How AI is Worsening the Threat of Phishing

AI is the new engine for cybercrime. Phishing attacks are now sophisticated, scalable, and highly effective. From deepfakes to voice cloning, distinguishing genuine communication is harder than ever. Learn how to fortify your defences against the new, sophisticated cyber wave.

Telecommunications, 5G, 6G, satellites and wireless technology run throughout every sector worldwide, and as a result of their rapid rise and continued adoption, their attack surface has exponentially expanded. Notably, artificial intelligence (AI) is fundamentally transforming industries, but similarly, its influence on cybercrime, specifically as far as phishing and social engineering attacks are concerned, is more worrying. These types of attacks are already calculated from the outset, but the presence of AI empowers methodical attackers to make these attacks more sophisticated, scalable and, worryingly, effective.

For organisations operating in the sectors of, or deploying technologies of, 5G, 6G, IoT and wireless ecosystems, understanding the pervasive threat of these AI-empowered attack vectors has become vital.

The Statistics of AI Phishing

Phishing is one of the most common forms of social engineering attacks, and encompasses a broad range of categories on its own. The statistics are alarming, with an average of 3.4 billion phishing emails sent daily, and roughly 85% of UK businesses reporting experiencing an attack this year alone.

Up to 87% of organisations worldwide have experienced an AI-led attack this year, and 82.6% of all phishing emails now use some form of AI language models or generators, which has exponentially increased (53.5%) since last year. More worryingly, AI-generated phishing emails report higher click-through rates compared to otherwise innocuous and human-sounding messages.
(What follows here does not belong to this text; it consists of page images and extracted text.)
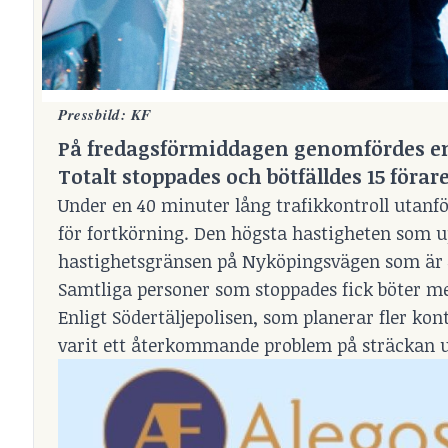
Pressbild: KF
På fredagsförmiddagen genomfördes en t
Totalt stoppades och bötfälldes 15 förar
Under en 40 minuter lång trafikkontroll utanfö
för fortkörning. Den högsta hastigheten som up
hastighetsgränsen på Nyköpingsvägen som ä
Samtliga personer som stoppades fick böter me
Enligt Södertäljepolisen, som planerar fler kon
varit ett återkommande problem på sträckan u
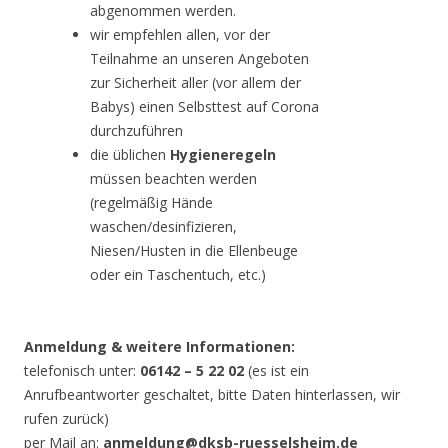
abgenommen werden.
wir empfehlen allen, vor der
Teilnahme an unseren Angeboten
zur Sicherheit aller (vor allem der
Babys) einen Selbsttest auf Corona
durchzuführen
die üblichen
Hygieneregeln
müssen beachten werden
(regelmäßig Hände
waschen/desinfizieren,
Niesen/Husten in die Ellenbeuge
oder ein Taschentuch, etc.)
Anmeldung & weitere Informationen:
telefonisch unter:
06142 – 5 22 02
(es ist ein
Anrufbeantworter geschaltet, bitte Daten hinterlassen, wir
rufen zurück)
per Mail an:
anmeldung@dksb-ruesselsheim.de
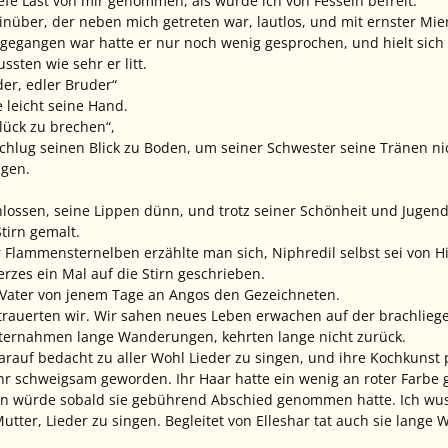
iefe Last von mir genommen, als würde ich von Fesseln befreit.
hinüber, der neben mich getreten war, lautlos, und mit ernster Mie
 gegangen war hatte er nur noch wenig gesprochen, und hielt sich l
ssten wie sehr er litt.
der, edler Bruder“
 leicht seine Hand.
lück zu brechen“,
schlug seinen Blick zu Boden, um seiner Schwester seine Tränen ni
agen.
ossen, seine Lippen dünn, und trotz seiner Schönheit und Jugendli
Stirn gemalt.
 Flammensternelben erzählte man sich, Niphredil selbst sei von 
zes ein Mal auf die Stirn geschrieben.
ater von jenem Tage an Angos den Gezeichneten.
trauerten wir. Wir sahen neues Leben erwachen auf der brachlieg
ternahmen lange Wanderungen, kehrten lange nicht zurück.
rauf bedacht zu aller Wohl Lieder zu singen, und ihre Kochkunst 
hr schweigsam geworden. Ihr Haar hatte ein wenig an roter Farbe ge
n würde sobald sie gebührend Abschied genommen hatte. Ich wus
Mutter, Lieder zu singen. Begleitet von Elleshar tat auch sie lan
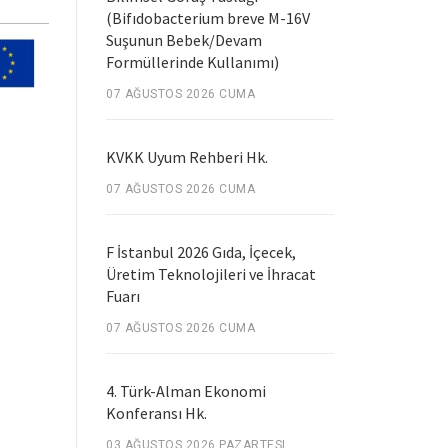
(Bifıdobacterium breve M-16V
Suşunun Bebek/Devam
Formüllerinde Kullanımı)
07 AĞUSTOS 2026 CUMA
KVKK Uyum Rehberi Hk.
07 AĞUSTOS 2026 CUMA
F İstanbul 2026 Gıda, İçecek,
Üretim Teknolojileri ve İhracat
Fuarı
07 AĞUSTOS 2026 CUMA
4. Türk-Alman Ekonomi
Konferansı Hk.
03 AĞUSTOS 2026 PAZARTESI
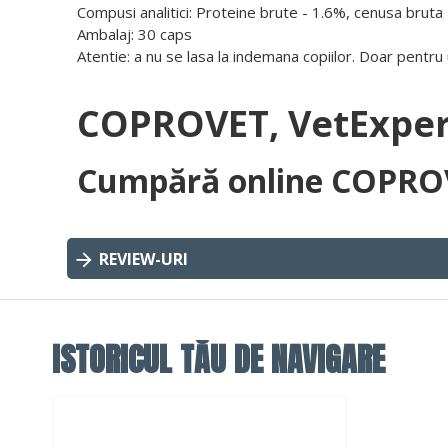
Compusi analitici: Proteine brute - 1.6%, cenusa bruta
Ambalaj: 30 caps
Atentie: a nu se lasa la indemana copiilor. Doar pent
COPROVET, VetExpert
Cumpără online COPROVE
REVIEW-URI
ISTORICUL TĂU DE NAVIGARE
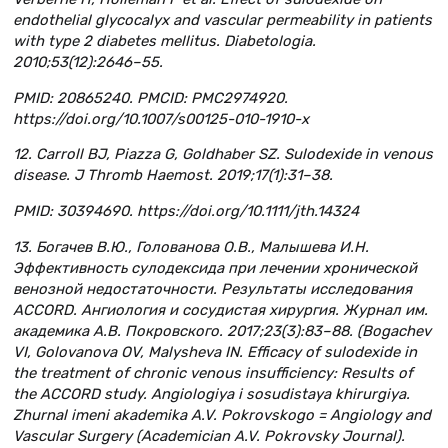
endothelial glycocalyx and vascular permeability in patients
with type 2 diabetes mellitus. Diabetologia.
2010;53(12):2646–55.
PMID: 20865240. PMCID: PMC2974920.
https://doi.org/10.1007/s00125-010-1910-x
12. Carroll BJ, Piazza G, Goldhaber SZ. Sulodexide in venous
disease. J Thromb Haemost. 2019;17(1):31–38.
PMID: 30394690. https://doi.org/10.1111/jth.14324
13. Богачев В.Ю., Голованова О.В., Малышева И.Н.
Эффективность сулодексида при лечении хронической
венозной недостаточности. Результаты исследования
ACCORD. Ангиология и сосудистая хирургия. Журнал им.
академика А.В. Покровского. 2017;23(3):83–88. (Bogachev
VI, Golovanova OV, Malysheva IN. Efficacy of sulodexide in
the treatment of chronic venous insufficiency: Results of
the ACCORD study. Angiologiya i sosudistaya khirurgiya.
Zhurnal imeni akademika A.V. Pokrovskogo = Angiology and
Vascular Surgery (Academician A.V. Pokrovsky Journal).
The financial services sector is one of the most at-risk industries. It was recently reported that the Financial Conduct Authority (FCA) issued 80% more scam warnings in recent years compared to previous periods, with the figure increasing by more than 300% over five years. While the word ‘scam’ can encompass a range of attack vectors, the escalated figure and rising trends reflect how convincing AI-led social engineering can become. As a result, they are increasingly challenging to detect, contain and defend against.

How AI Amplifies Traditional Threats

Historically, phishing emails could be easily identified, and they were often ridiculed for being feeble attempts to deceive users. Grammatical errors, awkward phrasing, generic text, and poorly concealed links were all telltale signs of an email that had, somehow, bypassed incumbent email security protocols and ended up in a recipient’s inbox. However, a quick permanent delete would resolve the situation.

However, now, AI has made these attacks more convincing, with LLMs now crafting exceptionally more ‘legitimate’ messages, referencing real projects, and incorporating more personalised details and nuance. AI models can harvest data from publicly available and open-source data, from company websites, social media platforms and government registers to craft significantly more believable messages, masquerading malicious links and files with remarkable accuracy.

What’s more, deepfake technology has grown and become pivotal to this type of personalised cyber threat. Early last year, a finance employee at the Hong Kong office of engineering firm Arup was deceived into transferring $25 million. The employee joined what appeared to be a legitimate video conferencing meeting with deepfakes of company executives. Furthermore, looking beyond email, voice phishing (vishing) attacks surged 442% last year, with AI voice cloning technology making it easy for malicious actors to impersonate high-ranking and influential officials, and even high-profile public figures, as recent incidents have highlighted.

These real-world incidents and worrying statistics illustrate the very real threat that AI-led social engineering presents. As such, with AI’s continued investment and growth potential, it’s going to become even more challenging to distinguish genuine communications from calculated phishing attempts.

Defending Against AI Phishing Attempts

Organisations must be methodical in their approach to prevent AI-powered phishing from compromising their incumbent systems, networks and devices.

Strong passwords and multi-factor authentication (MFA) should be deployed as a minimum, with backup security keys, biometric verification procedures, and regular password reset processes enforced to fortify initial defence layers.

Leveraging machine learning algorithms that analyse email patterns, detect false positives and identify AI-generated content with underlying auto-generated HTML will be a proactive solution. Behavioural analysis tools can flag unusual communication patterns that may signify compromise.

Out-of-band verification protocols should be created when handling sensitive data or financial transaction requests. Independent verification of video call requests should be deployed so that innocuous requests are not taken at face value.

Regular security awareness training with real-time phishing simulations and red team engagements with AI-led ‘vectors’ that replicate genuine threat tactics. This will validate incumbent team preparedness and response protocol effectiveness.

A Call to Arms

The National Cyber Security Centre emphasises that tried-and-tested cyber resilience barriers, while still effective, are not sufficient anymore. Cyber security must be treated as a company-wide responsibility requiring profound investment and active oversight from board-level executives. For Cambridge Wireless members operating at the intersection of telecommunications and emerging technologies, the stakes are exponentially higher. Those who view AI-powered cyber threats as what they are (real threats and not abstract anomalies) will be in a better position long-term, with a much stronger cyber security posture than those who don’t act now.